“What a cute baby!” the middle aged woman exclaims. “Are you babysitting her today?” I smile politely and shuffle my daughter from one arm to the other. No, I respond, I don’t babysit her – I’m her father. This is a sentiment I encounter nearly every time I venture into public with my child. People don’t expect a young man to be spending the majority of his time with his child. Instead, the expectation is that I will be working. Miriam is 12 months old. She and I spend our days together napping, eating squishy bananas and teetering slowly across the living room from couch to coffee table. This is my work, and if I had to guess, this description would probably fit many parents who stay at home with a pre-toddler. I change her diapers. I feed her a bottle. We dance to Led Zeppelin, Sigur Ros, and Macklemore. I (try to) put her down for naps. Things all parents do. However, as soon as we enter a public space, be it a coffee shop, grocery store or park, most comments assume that I am taking a day off work to spend time with my daughter. These comments are not bad, but they disclose a financial priority. The undertone of every comment is that as a man, I should be working to support my child. The presupposition is that my vocation is away from my child. When my wife is out with Miriam on the weekends, she encounters none of these questions, even though she is the one sacrificing her time with Miriam during the week to have a full time job. Why then is it a cultural oddity that I should be the primary caregiver for my child, and why is our culture so reticent to talk about fatherhood as a vocation?

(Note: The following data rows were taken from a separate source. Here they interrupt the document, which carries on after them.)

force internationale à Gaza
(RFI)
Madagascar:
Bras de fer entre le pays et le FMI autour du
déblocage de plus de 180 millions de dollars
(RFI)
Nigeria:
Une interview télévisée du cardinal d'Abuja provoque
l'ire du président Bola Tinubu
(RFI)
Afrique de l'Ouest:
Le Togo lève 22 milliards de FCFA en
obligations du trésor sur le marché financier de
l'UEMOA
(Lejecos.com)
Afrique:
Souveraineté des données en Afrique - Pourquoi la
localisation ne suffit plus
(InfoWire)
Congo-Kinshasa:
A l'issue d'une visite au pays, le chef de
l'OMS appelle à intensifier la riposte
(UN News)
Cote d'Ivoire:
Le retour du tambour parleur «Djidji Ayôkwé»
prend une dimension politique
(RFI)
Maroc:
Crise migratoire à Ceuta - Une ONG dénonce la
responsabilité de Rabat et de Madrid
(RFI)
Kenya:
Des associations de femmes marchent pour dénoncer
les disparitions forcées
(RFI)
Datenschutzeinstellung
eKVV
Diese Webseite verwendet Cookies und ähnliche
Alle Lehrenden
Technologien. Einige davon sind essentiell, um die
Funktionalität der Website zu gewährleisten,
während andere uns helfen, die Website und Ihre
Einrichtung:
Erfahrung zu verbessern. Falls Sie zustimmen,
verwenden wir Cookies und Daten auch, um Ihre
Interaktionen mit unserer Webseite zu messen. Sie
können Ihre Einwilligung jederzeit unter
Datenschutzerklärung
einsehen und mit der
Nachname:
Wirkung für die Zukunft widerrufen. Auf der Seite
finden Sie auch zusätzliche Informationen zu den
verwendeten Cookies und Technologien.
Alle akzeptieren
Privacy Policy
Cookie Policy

I work in retail on weekends, but during the week I take care of my daughter. This is my vocation. My wife works full time to support us financially, but she practices her vocation the three days she is away from her office. The idea of vocation is not married to the idea of a job, or perhaps more accurately, to the idea of employment. Our family has, somewhat unintentionally, eschewed the traditional paradigm of white, middle class America. Perhaps it is because our culture has conflated the idea of work and vocation, stymieing creative modes of parenting, work and vocation by promoting outdated and problematic family models.
My wife and I have had many discussions about how to best take care of our daughter, how to pay our bills, and how to spend as much time with Miriam as possible. For us, it makes sense for me to be home during the week rather than pay to send Miriam to daycare. These discussions may be foreign to many parents who have higher paying jobs, are single parents, or are unable to maneuver schedules in order to have a parent at home. This is in no way to suggest that our arrangement is made for everyone. It simply works for us.
In terms of the culture at large, it would seem we’ve made a misstep. My vocation is one in which I am repeatedly told that I am a stranger. Advertising and media constantly remind me that primary caregivers are women. In magazines about parenting, women are the target audience. In commercials for children’s food, clothing, and toys, moms are portrayed as the purchasers. This does little to challenge the choice I’ve made to be a stay at home dad, but it is a constant reminder that I am a stranger to my vocation. I am told by the media, corporate messages, and subtle societal hints that I should be working for wages, not changing diapers. This seems to me as latent sexism grounded in the myth of the nuclear family as a self-sustaining unit of production. I am no more qualified to be the breadwinner than my wife is to be the primary caregiver, and assumptions of either diminish the equity of both.
Another aspect of the vocation of fatherhood is loneliness. Since the majority of my daughter’s peers are either in daycare or spend their days with their mom, I have trouble relating to and connecting with other fathers. The vocation of fatherhood is, like any other vocation, one of service, and yet since becoming a dad I have had difficulty articulating what fatherhood means for me vocationally. Often times I feel lazy, like I’m not doing enough to benefit my daughter. Later that same day I feel more stressed and busy than ever. Honestly, I’m not sure how close I am to figuring out what it means for me to be a father.
I do know one thing: humans are made to work, but employment should not define us. I work at raising my daughter. There seems to be a cultural assumption that what we do for work is our primary identifier. This assumption runs deep, permeating our advertising, media and social introductions. When meeting someone for the first time, what is the second question you ask? A vocation is something that defines us. Our ontology is shaped by the work we do that gives meaning to our lives. And my most meaningful work is not what I get paid to do.
Andy Scott works and lives in Durham, NC, with his wife, Annie and daughter, Miriam. He dislikes summing up his life in two sentences, as it seems to do more harm than good.